Simone Weil (1909-43) belonged to a species so rare, it had only one member. This peculiar French philosopher and mystic diagnosed the maladies and maledictions of her own age and place – Europe in the first war-torn half of the 20th century – and offered recommendations for how to forestall the repetition of its iniquities: totalitarianism, income inequality, restriction of free speech, political polarisation, the alienation of the modern subject, and more. Her combination of erudition, political and spiritual fervour, and commitment to her ideals adds weight to the distinctive diagnosis she offers of modernity. Weil has been dead now for 75 years but remains able to tell us much about ourselves.
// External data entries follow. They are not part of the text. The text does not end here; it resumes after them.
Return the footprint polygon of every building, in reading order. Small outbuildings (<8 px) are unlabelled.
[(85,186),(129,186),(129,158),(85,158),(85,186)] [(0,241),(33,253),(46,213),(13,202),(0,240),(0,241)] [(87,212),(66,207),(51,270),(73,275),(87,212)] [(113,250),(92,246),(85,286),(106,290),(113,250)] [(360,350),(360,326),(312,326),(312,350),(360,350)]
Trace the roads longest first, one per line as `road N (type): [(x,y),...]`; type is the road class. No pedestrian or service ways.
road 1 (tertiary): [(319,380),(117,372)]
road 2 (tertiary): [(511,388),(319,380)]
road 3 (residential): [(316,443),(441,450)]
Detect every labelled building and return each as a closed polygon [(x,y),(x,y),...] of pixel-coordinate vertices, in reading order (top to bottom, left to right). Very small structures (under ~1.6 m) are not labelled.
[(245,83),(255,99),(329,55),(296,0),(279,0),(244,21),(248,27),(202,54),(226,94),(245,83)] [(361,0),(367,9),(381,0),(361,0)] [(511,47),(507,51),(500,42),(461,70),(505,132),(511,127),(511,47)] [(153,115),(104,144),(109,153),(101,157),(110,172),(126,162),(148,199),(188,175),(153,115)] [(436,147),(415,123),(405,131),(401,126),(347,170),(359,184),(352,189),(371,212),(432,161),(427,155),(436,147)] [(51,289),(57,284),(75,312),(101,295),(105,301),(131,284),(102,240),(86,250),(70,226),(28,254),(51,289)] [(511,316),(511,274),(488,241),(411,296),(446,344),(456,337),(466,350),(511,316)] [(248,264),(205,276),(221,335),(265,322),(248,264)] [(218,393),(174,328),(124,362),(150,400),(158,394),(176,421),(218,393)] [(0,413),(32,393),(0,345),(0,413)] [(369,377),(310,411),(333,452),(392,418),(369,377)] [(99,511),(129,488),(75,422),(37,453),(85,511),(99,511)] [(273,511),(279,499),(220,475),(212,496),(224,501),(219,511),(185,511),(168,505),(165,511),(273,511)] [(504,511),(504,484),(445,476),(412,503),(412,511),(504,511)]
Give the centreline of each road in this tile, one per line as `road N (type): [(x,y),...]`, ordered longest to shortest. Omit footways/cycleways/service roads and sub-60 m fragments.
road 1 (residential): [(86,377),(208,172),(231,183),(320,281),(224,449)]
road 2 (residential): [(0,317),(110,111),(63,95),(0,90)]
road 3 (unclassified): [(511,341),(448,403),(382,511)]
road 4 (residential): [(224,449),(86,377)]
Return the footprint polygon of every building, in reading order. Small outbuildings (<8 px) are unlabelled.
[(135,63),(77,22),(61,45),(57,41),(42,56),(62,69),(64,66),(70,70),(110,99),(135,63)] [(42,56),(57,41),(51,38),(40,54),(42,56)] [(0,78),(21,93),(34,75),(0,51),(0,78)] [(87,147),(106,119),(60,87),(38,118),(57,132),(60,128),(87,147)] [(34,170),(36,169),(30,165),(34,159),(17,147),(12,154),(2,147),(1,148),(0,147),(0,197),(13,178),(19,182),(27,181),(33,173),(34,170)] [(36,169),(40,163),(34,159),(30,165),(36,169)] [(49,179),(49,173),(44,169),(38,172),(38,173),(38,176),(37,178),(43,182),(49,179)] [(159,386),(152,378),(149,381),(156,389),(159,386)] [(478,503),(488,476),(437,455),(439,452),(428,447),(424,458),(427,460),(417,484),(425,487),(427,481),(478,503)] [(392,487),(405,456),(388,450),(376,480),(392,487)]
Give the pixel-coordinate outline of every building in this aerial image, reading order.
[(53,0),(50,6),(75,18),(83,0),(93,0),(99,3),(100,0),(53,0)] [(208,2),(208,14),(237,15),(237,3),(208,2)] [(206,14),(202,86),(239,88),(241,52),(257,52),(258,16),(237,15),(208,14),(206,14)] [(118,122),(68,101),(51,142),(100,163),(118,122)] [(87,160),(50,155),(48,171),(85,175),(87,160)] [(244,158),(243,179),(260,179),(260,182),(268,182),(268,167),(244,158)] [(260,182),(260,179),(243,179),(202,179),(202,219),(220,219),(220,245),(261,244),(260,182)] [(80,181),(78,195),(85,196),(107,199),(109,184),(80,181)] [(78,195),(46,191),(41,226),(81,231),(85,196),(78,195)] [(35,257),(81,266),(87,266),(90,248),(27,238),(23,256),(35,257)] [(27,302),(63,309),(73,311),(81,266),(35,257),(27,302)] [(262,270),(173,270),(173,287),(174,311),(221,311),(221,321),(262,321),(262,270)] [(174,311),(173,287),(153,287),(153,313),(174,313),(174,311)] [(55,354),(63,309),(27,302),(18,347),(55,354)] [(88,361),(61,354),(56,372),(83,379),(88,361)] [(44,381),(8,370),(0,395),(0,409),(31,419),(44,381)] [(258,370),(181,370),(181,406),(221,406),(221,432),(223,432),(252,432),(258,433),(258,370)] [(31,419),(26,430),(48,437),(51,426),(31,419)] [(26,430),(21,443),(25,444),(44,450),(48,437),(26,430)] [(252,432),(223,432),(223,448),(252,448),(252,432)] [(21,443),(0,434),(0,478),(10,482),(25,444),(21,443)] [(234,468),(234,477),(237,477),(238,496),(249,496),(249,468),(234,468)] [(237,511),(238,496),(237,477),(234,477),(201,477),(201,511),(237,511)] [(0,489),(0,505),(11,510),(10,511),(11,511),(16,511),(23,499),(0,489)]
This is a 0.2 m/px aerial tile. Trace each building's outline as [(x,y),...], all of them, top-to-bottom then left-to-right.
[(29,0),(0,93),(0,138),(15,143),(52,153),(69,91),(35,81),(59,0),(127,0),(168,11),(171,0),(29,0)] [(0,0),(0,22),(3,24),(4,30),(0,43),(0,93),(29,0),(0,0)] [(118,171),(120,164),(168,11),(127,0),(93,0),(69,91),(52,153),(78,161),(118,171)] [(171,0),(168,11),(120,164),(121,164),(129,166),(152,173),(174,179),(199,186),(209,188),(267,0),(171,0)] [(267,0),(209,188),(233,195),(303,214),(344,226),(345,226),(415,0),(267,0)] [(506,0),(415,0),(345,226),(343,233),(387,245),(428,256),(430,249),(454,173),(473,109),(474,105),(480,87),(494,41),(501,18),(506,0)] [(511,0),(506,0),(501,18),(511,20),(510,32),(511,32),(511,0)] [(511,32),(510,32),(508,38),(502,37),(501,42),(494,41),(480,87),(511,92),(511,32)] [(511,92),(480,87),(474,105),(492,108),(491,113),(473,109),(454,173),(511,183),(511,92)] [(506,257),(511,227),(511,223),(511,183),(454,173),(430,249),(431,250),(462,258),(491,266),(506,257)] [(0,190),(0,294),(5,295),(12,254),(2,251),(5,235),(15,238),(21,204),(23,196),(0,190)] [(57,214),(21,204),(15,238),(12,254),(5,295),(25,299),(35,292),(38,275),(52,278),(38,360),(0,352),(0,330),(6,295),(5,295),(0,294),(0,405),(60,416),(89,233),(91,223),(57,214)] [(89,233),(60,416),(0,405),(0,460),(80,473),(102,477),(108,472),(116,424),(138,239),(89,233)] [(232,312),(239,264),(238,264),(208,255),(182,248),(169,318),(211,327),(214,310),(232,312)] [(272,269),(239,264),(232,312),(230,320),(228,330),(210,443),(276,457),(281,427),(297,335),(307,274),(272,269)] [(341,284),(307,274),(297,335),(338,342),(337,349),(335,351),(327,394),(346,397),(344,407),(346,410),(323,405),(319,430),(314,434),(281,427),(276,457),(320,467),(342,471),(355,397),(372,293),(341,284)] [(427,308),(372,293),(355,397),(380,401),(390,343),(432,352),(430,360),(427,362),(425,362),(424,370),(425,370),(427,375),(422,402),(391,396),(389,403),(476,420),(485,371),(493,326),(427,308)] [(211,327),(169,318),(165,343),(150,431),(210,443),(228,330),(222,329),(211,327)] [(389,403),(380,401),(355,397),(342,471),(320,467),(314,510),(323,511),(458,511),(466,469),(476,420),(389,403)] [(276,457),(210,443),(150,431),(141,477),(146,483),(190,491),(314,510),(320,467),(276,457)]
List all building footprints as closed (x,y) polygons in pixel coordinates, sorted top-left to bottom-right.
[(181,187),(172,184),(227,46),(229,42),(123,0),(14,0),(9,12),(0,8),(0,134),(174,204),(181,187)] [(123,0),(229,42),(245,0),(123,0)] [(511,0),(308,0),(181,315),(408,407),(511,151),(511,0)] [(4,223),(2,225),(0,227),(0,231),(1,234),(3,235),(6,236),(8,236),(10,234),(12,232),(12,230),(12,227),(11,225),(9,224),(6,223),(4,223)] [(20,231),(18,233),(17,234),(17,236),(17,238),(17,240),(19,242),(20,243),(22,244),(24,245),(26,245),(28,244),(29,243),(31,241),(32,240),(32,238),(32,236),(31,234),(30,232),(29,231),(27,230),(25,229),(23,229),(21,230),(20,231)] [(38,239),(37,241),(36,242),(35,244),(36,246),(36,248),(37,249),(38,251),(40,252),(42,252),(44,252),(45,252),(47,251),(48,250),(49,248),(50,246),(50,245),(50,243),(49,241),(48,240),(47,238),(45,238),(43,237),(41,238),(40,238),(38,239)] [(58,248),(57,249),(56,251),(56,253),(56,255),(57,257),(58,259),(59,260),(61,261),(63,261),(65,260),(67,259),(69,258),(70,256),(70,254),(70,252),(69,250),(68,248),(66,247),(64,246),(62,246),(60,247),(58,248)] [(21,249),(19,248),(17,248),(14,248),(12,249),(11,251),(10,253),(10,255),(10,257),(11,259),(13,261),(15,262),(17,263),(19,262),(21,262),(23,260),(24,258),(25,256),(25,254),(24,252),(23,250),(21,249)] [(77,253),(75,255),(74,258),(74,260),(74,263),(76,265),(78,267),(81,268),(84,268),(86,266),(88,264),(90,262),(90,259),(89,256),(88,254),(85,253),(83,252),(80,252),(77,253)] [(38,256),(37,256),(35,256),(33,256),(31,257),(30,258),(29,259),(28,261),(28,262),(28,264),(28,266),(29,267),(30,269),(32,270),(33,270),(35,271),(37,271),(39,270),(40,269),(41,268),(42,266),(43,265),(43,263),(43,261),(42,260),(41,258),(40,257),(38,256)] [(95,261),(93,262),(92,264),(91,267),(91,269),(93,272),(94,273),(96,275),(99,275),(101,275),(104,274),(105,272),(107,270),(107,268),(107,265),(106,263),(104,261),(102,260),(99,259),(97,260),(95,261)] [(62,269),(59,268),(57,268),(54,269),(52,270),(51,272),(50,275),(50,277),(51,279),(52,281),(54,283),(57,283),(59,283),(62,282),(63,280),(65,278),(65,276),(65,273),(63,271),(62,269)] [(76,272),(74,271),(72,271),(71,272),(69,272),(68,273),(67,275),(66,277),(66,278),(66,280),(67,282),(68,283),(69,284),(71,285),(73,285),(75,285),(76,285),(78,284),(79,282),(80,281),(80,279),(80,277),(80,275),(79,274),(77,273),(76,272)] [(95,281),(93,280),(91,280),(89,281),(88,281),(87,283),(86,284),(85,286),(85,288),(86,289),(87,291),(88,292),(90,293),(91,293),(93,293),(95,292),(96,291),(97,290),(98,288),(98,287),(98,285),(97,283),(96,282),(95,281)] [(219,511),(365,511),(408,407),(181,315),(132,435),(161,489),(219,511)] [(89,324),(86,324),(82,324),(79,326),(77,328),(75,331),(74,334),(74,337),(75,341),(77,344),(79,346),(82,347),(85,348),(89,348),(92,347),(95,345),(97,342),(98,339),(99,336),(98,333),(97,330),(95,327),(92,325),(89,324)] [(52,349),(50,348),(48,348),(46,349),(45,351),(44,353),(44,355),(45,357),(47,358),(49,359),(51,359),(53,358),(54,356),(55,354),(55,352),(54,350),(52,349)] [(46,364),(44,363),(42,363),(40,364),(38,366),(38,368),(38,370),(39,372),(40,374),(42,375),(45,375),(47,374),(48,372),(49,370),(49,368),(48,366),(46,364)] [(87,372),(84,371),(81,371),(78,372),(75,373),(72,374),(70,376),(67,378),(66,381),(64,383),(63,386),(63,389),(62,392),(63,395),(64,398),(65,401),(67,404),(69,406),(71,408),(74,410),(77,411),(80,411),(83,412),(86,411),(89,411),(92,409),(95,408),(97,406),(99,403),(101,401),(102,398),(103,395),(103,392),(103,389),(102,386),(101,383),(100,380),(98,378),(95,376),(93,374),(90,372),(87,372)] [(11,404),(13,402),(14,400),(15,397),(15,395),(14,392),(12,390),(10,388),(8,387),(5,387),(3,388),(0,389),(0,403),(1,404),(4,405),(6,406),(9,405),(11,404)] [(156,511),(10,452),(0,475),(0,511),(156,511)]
Born to a secular Jewish family in Paris, she was gifted from the beginning with a thirst for knowledge of other cultures and her own. Fluent in Ancient Greek by the age of 12, she taught herself Sanskrit, and took an interest in Hinduism and Buddhism. She excelled at the Lycée Henri IV and the École normale supérieure, where she studied philosophy. Plato was a lasting influence, and her interest in political philosophy led her to Karl Marx, whose thought she esteemed but did not blindly assimilate.
As a Christian convert who criticised the Catholic Church and as a communist sympathiser who denounced Stalinism and confronted Trotsky over hazardous party developments, Weil’s independence of mind and resistance to ideological conformity are central to her philosophy. In addition to her intelligence, other aspects of her biography have captured the public’s imagination. As a child during the First World War, she refused sugar because soldiers on the front could have none. Diagnosed with tuberculosis, she died at 34 when working for the resistance government France libre in London, refusing to eat more than the citizens’ rations of her German-occupied France. Teachers and classmates called her the Martian and the Red Virgin, nicknames suggestive of her strangeness and asexuality. A philosopher who refused to cloister herself behind academia’s walls, she worked in factories and vineyards, and left France during the Spanish Civil War to fight alongside the Durruti Column anarchists, a failed mission in many respects.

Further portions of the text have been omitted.